October 18, 2007 at 1:08 am
Max Yasnytskyy (10/18/2007)[hrAre you trying to say that to solve this sort of problem any additional table is required?
Heck no... there are dozens of slower ways to do it 😀 But, like Serqiy said, a nice little static utility table like this sure does make solving many "impossible" or "gonna need a cursor" problems simply melt away.
Build a permanent Tally table... you'll love it once you learn to use it.
--Jeff Moden
Change is inevitable... Change for the better is not.
October 18, 2007 at 6:52 am
Max Yasnytskyy (10/17/2007)
I have found an interesintg function in msdb, seems like it is working much betterSET ANSI_NULLS ON
GO
SET QUOTED_IDENTIFIER ON
GO
CREATE FUNCTION [dbo].[udfTRANSELATE] (@mixedString AS varchar(max))
RETURNS varchar(max)
as
BEGIN
DECLARE @resultString varchar(max), @tmpString char(1), @i int, @strLen int
SELECT @resultString='', @i=0, @strLen=len(@mixedString)
WHILE @strLen>=@i
BEGIN
SELECT @tmpString=substring (@mixedString,@i/*character index*/,1/*one character*/)
if msdb.dbo.ConvertToInt (@tmpString,11,11)=11
SELECT @resultString=@resultString+@tmpString
SELECT @i=@i+1
END
RETURN @resultString
END
this is what i needed. thanx.
the first solution didnt work. because of the Tally i didnt implement.
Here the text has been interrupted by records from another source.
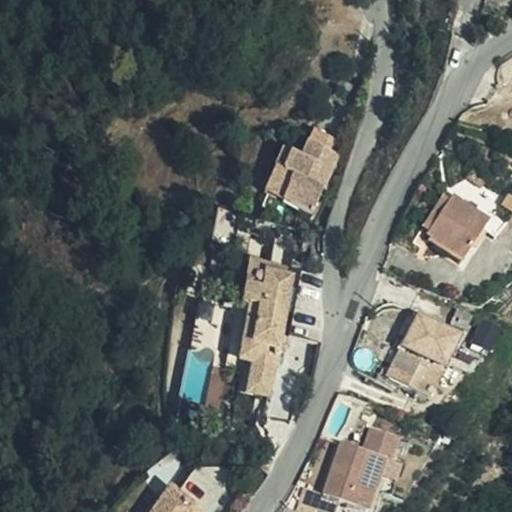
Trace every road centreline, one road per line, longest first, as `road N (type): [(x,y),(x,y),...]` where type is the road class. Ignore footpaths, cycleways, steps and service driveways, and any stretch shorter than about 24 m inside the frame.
road 1 (unclassified): [(340,314),(387,207),(441,113),(471,68),(511,37)]
road 2 (residential): [(379,0),(377,96),(323,249),(340,314)]
road 3 (unclassified): [(245,511),(312,404),(340,314)]
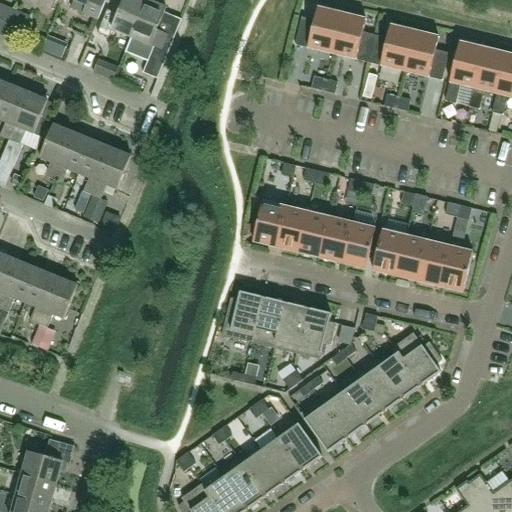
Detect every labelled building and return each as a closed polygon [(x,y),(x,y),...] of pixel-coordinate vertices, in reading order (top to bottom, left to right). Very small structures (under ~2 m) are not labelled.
[(99,20),(107,0),(75,0),(72,8),(99,20)] [(132,38),(148,0),(147,0),(125,0),(119,14),(109,10),(100,33),(110,38),(113,30),(132,38)] [(167,8),(148,0),(132,38),(143,43),(139,54),(149,58),(143,73),(157,79),(182,20),(165,13),(167,8)] [(333,54),(342,13),(318,7),(315,20),(302,17),(296,45),(333,54)] [(367,19),(342,13),(333,54),(369,62),(376,35),(364,32),(367,19)] [(388,38),(376,35),(369,62),(406,71),(415,31),(391,25),(388,38)] [(415,31),(406,71),(443,80),(449,53),(436,50),(439,37),(415,31)] [(474,88),(483,48),(460,42),(446,101),(457,104),(461,85),(474,88)] [(497,94),(507,54),(483,48),(474,88),(469,107),(480,110),(484,91),(497,94)] [(511,55),(507,54),(497,94),(492,113),(503,115),(508,97),(511,97),(511,55)] [(323,92),(326,80),(315,77),(312,89),(323,92)] [(0,111),(11,85),(0,80),(0,111)] [(338,83),(326,80),(323,92),(335,94),(338,83)] [(11,85),(0,111),(0,120),(7,123),(0,140),(0,151),(5,153),(30,93),(11,85)] [(36,134),(50,101),(30,93),(5,153),(6,154),(3,162),(15,167),(24,145),(19,143),(25,130),(36,134)] [(396,109),(399,97),(387,95),(385,106),(396,109)] [(411,100),(399,97),(396,109),(408,112),(411,100)] [(495,134),(497,134),(500,125),(491,123),(489,132),(495,134)] [(47,176),(55,180),(75,133),(56,125),(42,158),(53,162),(47,176)] [(75,133),(55,180),(64,184),(70,170),(81,175),(95,141),(75,133)] [(94,196),(113,149),(95,141),(81,175),(91,179),(85,193),(94,196)] [(113,149),(94,196),(102,200),(108,185),(119,190),(133,157),(113,149)] [(296,166),(284,163),(282,175),(294,178),(296,166)] [(304,180),(316,183),(319,172),(307,169),(304,180)] [(319,172),(316,183),(327,186),(330,174),(319,172)] [(348,191),(361,194),(363,182),(351,180),(348,191)] [(363,182),(361,194),(372,197),(375,185),(363,182)] [(401,204),(413,207),(416,195),(404,192),(401,204)] [(416,195),(413,207),(425,210),(428,198),(416,195)] [(254,242),(277,248),(287,207),(264,202),(254,242)] [(458,218),(461,206),(448,203),(446,215),(458,218)] [(472,209),(461,206),(458,218),(469,220),(472,209)] [(299,253),(309,213),(287,207),(277,248),(299,253)] [(321,258),(331,218),(309,213),(299,253),(321,258)] [(353,223),(331,218),(321,258),(344,264),(353,223)] [(376,229),(353,223),(344,264),(366,269),(376,229)] [(245,231),(243,240),(250,241),(252,232),(245,231)] [(396,276),(406,236),(383,231),(373,271),(396,276)] [(418,282),(428,241),(406,236),(396,276),(418,282)] [(450,247),(428,241),(418,282),(441,287),(450,247)] [(450,247),(441,287),(464,293),(473,252),(450,247)] [(0,314),(21,262),(2,255),(0,259),(0,314)] [(40,270),(21,262),(0,314),(0,334),(0,335),(15,299),(16,300),(27,304),(40,270)] [(40,270),(27,304),(37,308),(31,322),(40,325),(60,278),(40,270)] [(65,319),(79,286),(60,278),(40,325),(48,329),(54,315),(65,319)] [(247,342),(258,296),(241,292),(239,299),(232,297),(222,336),(247,342)] [(271,348),(283,302),(258,296),(247,342),(271,348)] [(296,354),(307,308),(283,302),(271,348),(296,354)] [(330,322),(332,314),(307,308),(296,354),(321,360),(324,344),(332,346),(337,324),(330,322)] [(366,314),(365,322),(376,325),(378,317),(366,314)] [(376,325),(365,322),(363,330),(374,332),(376,327),(376,325)] [(36,332),(31,344),(49,351),(53,339),(36,332)] [(430,341),(423,346),(414,333),(394,347),(422,386),(441,372),(437,366),(443,362),(430,341)] [(342,352),(347,359),(356,352),(352,345),(342,352)] [(403,399),(422,386),(394,347),(393,349),(397,354),(381,365),(377,360),(376,361),(403,399)] [(337,366),(347,359),(342,352),(332,360),(337,366)] [(385,412),(403,399),(376,361),(357,374),(385,412)] [(297,385),(303,381),(296,371),(290,375),(297,385)] [(234,372),(232,380),(244,383),(246,375),(234,372)] [(367,425),(385,412),(357,374),(356,375),(360,381),(343,393),(367,425)] [(255,386),(257,378),(246,375),(244,383),(255,386)] [(290,375),(283,380),(290,390),(297,385),(290,375)] [(309,384),(314,390),(324,383),(319,377),(309,384)] [(304,397),(314,390),(309,384),(299,391),(304,397)] [(348,439),(367,425),(343,393),(326,404),(322,399),(321,400),(348,439)] [(262,400),(256,405),(263,414),(269,410),(262,400)] [(329,452),(348,439),(321,400),(301,414),(329,452)] [(263,414),(256,405),(249,409),(256,419),(263,414)] [(303,471),(323,456),(296,418),(276,432),(303,471)] [(226,426),(219,431),(226,441),(233,436),(226,426)] [(226,441),(219,431),(212,436),(220,445),(226,441)] [(285,484),(303,471),(276,432),(274,433),(279,439),(261,451),(285,484)] [(266,497),(285,484),(261,451),(244,463),(240,458),(239,459),(266,497)] [(24,475),(59,484),(65,462),(30,452),(24,475)] [(188,453),(182,457),(190,468),(196,464),(188,453)] [(190,468),(182,457),(176,462),(184,472),(190,468)] [(248,510),(266,497),(239,459),(220,472),(248,510)] [(221,511),(245,511),(248,510),(220,472),(219,472),(223,478),(207,489),(203,484),(202,485),(221,511)] [(18,497),(53,507),(59,484),(24,475),(18,497)] [(511,511),(511,484),(510,481),(494,493),(480,475),(469,483),(490,511),(511,511)] [(490,511),(469,483),(468,481),(456,489),(468,505),(458,511),(490,511)] [(221,511),(202,485),(182,499),(191,511),(221,511)] [(51,511),(53,507),(18,497),(13,511),(51,511)]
i'm using 2005. sorry for the cunfusion, didnt notice wrong forum.
ps.
meanwhile the client "revised" some specs, so i do need these numbers now. but i still need to pull them from the original one.
so it will be somethimg like that:
if msdb.dbo.ConvertToInt (@tmpString,11,11)=11
SELECT @resultString=@resultString+@tmpString
else
SELECT @numberString=@numberString+@tmpString
SELECT @i=@i+1
i dont need it as a function because i need it only in one place in the whole code.
October 18, 2007 at 7:53 am
the first solution didnt work. because of the Tally i didnt implement...
ps.
meanwhile the client "revised" some specs, so i do need these numbers now. but i still need to pull them from the original one.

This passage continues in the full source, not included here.